Goodell spoke on several other topics:
•On an 18-game regular season: “Repeatedly, the fans have said the quality of the preseason doesn’t meet NFL standards. That is one of the basis on which we started to look at the 18-and-two concept, by taking two of those low quality, non-competitive games and turn those into quality, competitive games that the fans want to see; they want to support.”
On the $700-million naming-rights deal for a potential stadium in downtown Los Angeles: “It’s obviously a positive development because it’s an important revenue stream, but even with that positive development the financing of the stadium in Los Angeles is still a very difficult proposition. We have to get the Collective Bargaining Agreement addressed in such a way as to make it so that it is a smart investment that can be financed so that we can create the kind of economic activity in Los Angeles that I believe can happen if we’re successful, whether it be in downtown or out in the City of Industry.”

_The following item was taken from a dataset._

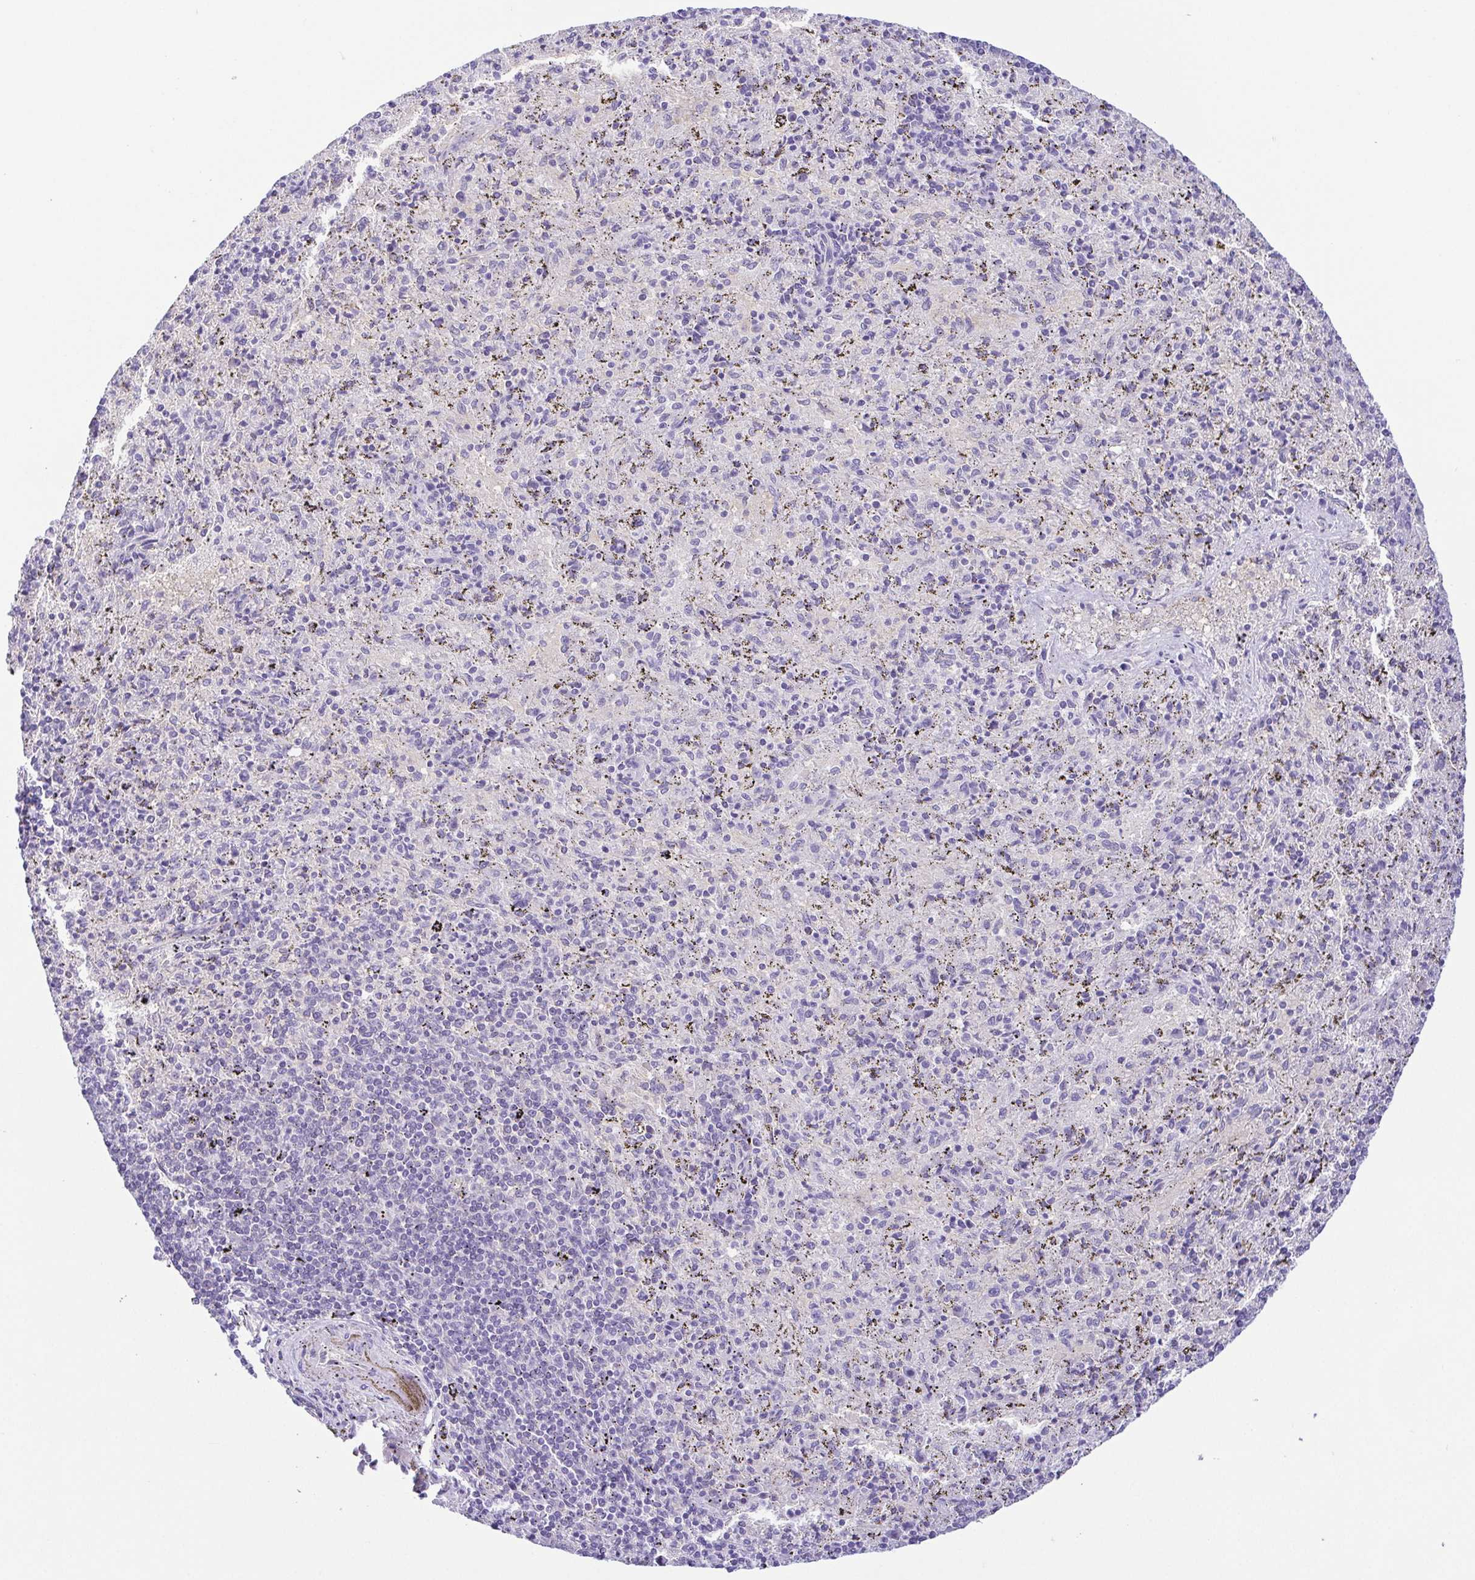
{"staining": {"intensity": "negative", "quantity": "none", "location": "none"}, "tissue": "spleen", "cell_type": "Cells in red pulp", "image_type": "normal", "snomed": [{"axis": "morphology", "description": "Normal tissue, NOS"}, {"axis": "topography", "description": "Spleen"}], "caption": "This is an IHC photomicrograph of benign human spleen. There is no staining in cells in red pulp.", "gene": "EPB42", "patient": {"sex": "male", "age": 57}}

On reports that Philadelphia quarterback Michael Vick was planning a Super Bowl party, and whether that was appropriate for a man with his past: “I spoke to Michael three times in the last two weeks about his schedule here — what he’d be doing. He has said that on numerous occasions people have been using his name about being involved in some type of party, but that he had no intention of participating in that.”
Pouncey won’t play
The Steelers ruled out Pro Bowl rookie center Maurkice Pouncey, who suffered a high ankle sprain in the AFC championship game and was hoping for a miraculous recovery in time for the Super Bowl. He will be replaced by second-year center Doug Legursky.
Before the official announcement was made about Pouncey, Packers Coach Mike McCarthy said his team wasn’t preparing differently for Pittsburgh’s offense either way.
“I don’t think their protection schemes or their run concepts will change very much based on who is playing center, because Ben Roethlisberger is going to make that offense go,” McCarthy said. “It will not change our approach, defensively, based on who is playing under center.”